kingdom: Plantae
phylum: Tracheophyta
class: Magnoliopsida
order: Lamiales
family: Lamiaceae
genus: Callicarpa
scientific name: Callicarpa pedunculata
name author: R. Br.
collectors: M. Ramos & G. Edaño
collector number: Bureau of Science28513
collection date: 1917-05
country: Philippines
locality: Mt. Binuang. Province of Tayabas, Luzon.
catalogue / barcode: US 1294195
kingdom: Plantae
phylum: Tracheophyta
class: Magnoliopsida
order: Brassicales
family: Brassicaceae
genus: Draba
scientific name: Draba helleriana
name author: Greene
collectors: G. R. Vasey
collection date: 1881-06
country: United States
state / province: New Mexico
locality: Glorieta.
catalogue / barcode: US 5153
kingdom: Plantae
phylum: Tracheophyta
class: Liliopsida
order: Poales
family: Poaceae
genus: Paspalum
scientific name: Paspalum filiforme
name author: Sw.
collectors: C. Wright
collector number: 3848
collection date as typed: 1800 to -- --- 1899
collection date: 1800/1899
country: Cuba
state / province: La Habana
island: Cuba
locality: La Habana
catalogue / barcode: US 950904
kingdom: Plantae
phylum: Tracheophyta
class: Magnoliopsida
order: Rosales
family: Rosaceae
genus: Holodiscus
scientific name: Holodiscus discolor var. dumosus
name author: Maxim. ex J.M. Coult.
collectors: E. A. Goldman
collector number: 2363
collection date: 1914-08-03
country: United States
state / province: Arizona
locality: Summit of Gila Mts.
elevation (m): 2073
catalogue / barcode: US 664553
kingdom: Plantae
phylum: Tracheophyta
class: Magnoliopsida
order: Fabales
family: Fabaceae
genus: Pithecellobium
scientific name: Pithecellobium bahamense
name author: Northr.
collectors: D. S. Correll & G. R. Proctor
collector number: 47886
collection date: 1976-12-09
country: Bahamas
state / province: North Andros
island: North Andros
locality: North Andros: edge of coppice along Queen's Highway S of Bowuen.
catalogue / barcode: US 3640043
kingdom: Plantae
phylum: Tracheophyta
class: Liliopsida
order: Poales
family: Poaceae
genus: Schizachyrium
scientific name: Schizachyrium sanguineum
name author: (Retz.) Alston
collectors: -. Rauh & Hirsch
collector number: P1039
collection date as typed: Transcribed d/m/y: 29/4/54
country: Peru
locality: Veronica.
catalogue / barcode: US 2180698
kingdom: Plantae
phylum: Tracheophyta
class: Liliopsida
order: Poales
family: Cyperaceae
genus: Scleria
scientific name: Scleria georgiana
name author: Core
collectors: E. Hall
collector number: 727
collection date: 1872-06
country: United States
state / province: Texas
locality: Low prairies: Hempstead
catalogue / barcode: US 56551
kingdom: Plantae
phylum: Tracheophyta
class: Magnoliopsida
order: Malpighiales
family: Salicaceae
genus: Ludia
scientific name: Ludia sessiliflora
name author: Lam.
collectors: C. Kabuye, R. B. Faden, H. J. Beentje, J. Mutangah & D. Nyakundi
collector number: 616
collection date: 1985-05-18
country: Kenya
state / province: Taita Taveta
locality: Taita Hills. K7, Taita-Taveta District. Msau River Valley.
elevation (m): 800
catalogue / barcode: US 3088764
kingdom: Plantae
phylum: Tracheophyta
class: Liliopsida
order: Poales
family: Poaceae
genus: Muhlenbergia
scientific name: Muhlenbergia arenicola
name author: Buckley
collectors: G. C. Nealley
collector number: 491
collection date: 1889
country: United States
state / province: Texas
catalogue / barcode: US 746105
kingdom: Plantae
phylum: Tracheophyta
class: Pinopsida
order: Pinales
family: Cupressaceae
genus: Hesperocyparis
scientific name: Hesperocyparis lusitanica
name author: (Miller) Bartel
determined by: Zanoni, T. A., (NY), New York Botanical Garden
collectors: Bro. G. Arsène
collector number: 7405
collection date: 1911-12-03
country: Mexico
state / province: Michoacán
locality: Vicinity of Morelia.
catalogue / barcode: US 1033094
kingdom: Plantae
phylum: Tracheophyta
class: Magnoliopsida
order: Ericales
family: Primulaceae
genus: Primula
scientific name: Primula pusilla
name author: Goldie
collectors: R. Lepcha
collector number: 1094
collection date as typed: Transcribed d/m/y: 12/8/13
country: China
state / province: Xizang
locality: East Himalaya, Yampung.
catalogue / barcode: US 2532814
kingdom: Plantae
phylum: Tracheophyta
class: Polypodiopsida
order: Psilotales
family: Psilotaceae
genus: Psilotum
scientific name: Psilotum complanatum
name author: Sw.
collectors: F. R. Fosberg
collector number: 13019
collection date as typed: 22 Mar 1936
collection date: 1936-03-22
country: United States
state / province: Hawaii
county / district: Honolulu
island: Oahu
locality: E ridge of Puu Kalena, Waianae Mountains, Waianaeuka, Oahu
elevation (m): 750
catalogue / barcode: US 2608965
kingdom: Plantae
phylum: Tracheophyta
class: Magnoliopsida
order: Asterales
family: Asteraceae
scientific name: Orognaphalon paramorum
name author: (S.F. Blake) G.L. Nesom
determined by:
******************************
— Problem to work on —
Revise the records above, starting with the first line and going on through the line containing "genus: Schizachyrium", so that "collectors" reads "collected by" everywhere and nothing else changes.

— Result below —
kingdom: Plantae
phylum: Tracheophyta
class: Magnoliopsida
order: Lamiales
family: Lamiaceae
genus: Callicarpa
scientific name: Callicarpa pedunculata
name author: R. Br.
collected by: M. Ramos & G. Edaño
collector number: Bureau of Science28513
collection date: 1917-05
country: Philippines
locality: Mt. Binuang. Province of Tayabas, Luzon.
catalogue / barcode: US 1294195
kingdom: Plantae
phylum: Tracheophyta
class: Magnoliopsida
order: Brassicales
family: Brassicaceae
genus: Draba
scientific name: Draba helleriana
name author: Greene
collected by: G. R. Vasey
collection date: 1881-06
country: United States
state / province: New Mexico
locality: Glorieta.
catalogue / barcode: US 5153
kingdom: Plantae
phylum: Tracheophyta
class: Liliopsida
order: Poales
family: Poaceae
genus: Paspalum
scientific name: Paspalum filiforme
name author: Sw.
collected by: C. Wright
collector number: 3848
collection date as typed: 1800 to -- --- 1899
collection date: 1800/1899
country: Cuba
state / province: La Habana
island: Cuba
locality: La Habana
catalogue / barcode: US 950904
kingdom: Plantae
phylum: Tracheophyta
class: Magnoliopsida
order: Rosales
family: Rosaceae
genus: Holodiscus
scientific name: Holodiscus discolor var. dumosus
name author: Maxim. ex J.M. Coult.
collected by: E. A. Goldman
collector number: 2363
collection date: 1914-08-03
country: United States
state / province: Arizona
locality: Summit of Gila Mts.
elevation (m): 2073
catalogue / barcode: US 664553
kingdom: Plantae
phylum: Tracheophyta
class: Magnoliopsida
order: Fabales
family: Fabaceae
genus: Pithecellobium
scientific name: Pithecellobium bahamense
name author: Northr.
collected by: D. S. Correll & G. R. Proctor
collector number: 47886
collection date: 1976-12-09
country: Bahamas
state / province: North Andros
island: North Andros
locality: North Andros: edge of coppice along Queen's Highway S of Bowuen.
catalogue / barcode: US 3640043
kingdom: Plantae
phylum: Tracheophyta
class: Liliopsida
order: Poales
family: Poaceae
genus: Schizachyrium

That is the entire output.